Thomas Hartund, leader of the project assures us that these mini-brains are not sentient. This electro-chemical activity is a “primitive type of thinking,” but because there’s no “input or output” the buzzing is meaningless. The advance is meant to make certain kinds of animal testing obsolete.
Science often blunders forward with no explicit sense of its embedded metaphysical framework. On the one hand, there’s an acknowledgement of the cruelty of treating animals as instruments in a scientific experiment without regard for them as life forms. On the other, there’s no real thought about what they’ve done by creating mini-brains. For the effectiveness of a test to improve, the mini-brains must be as close as possible to human brains — and to further standardize the results, hundreds of identical mini-brains can be baked in a single batch. Before we’ve even thought about it, we’ve assured ourselves that the creation and use of a mini-brain is an allowable form of instrumentality.

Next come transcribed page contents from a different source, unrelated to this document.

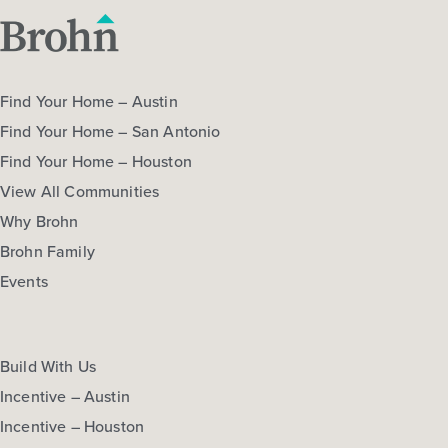
Find Your Home – Austin
Find Your Home – San Antonio
Find Your Home – Houston
View All Communities
Why Brohn
Brohn Family
Events
Build With Us
Incentive – Austin
Incentive – Houston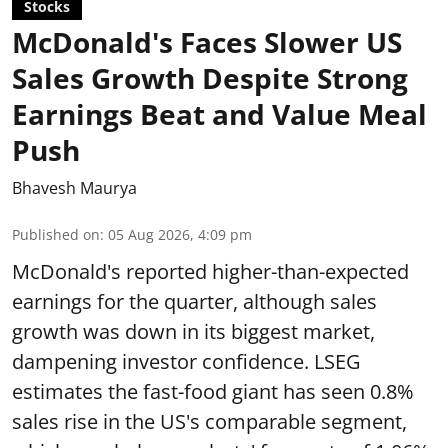
Stocks
McDonald's Faces Slower US
Sales Growth Despite Strong
Earnings Beat and Value Meal
Push
Bhavesh Maurya
Published on
:
05 Aug 2026, 4:09 pm
McDonald's reported higher-than-expected
earnings for the quarter, although sales
growth was down in its biggest market,
dampening investor confidence. LSEG
estimates the fast-food giant has seen 0.8%
sales rise in the US's comparable segment,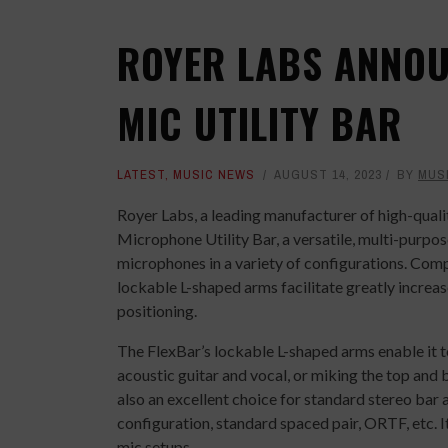
ROYER LABS ANNOU
MIC UTILITY BAR
LATEST
,
MUSIC NEWS
AUGUST 14, 2023
BY
MUS
Royer Labs, a leading manufacturer of high-qual
Microphone Utility Bar, a versatile, multi-purpo
microphones in a variety of configurations. Com
lockable L-shaped arms facilitate greatly increase
positioning.
The FlexBar’s lockable L-shaped arms enable it t
acoustic guitar and vocal, or miking the top and 
also an excellent choice for standard stereo bar
configuration, standard spaced pair, ORTF, etc. 
mic setups.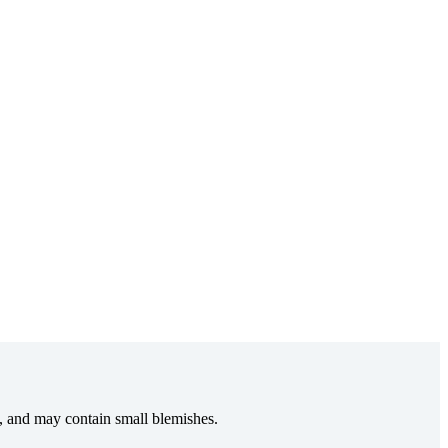
e, and may contain small blemishes.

No input or output. Do we really know what that means? Are we so sure that sentience requires input and output? Can we even be sure that no form of input or output is occurring? Are we even concerned with testing this assertion of “no input or output?”
It’s an interesting kind of creation, a mini-brain that is close enough, but not too close to the brain of its creator. Close is better, but too close borders on evil. Too close, and memories are produced.
All those moments will be lost in time. Like tears in the rain.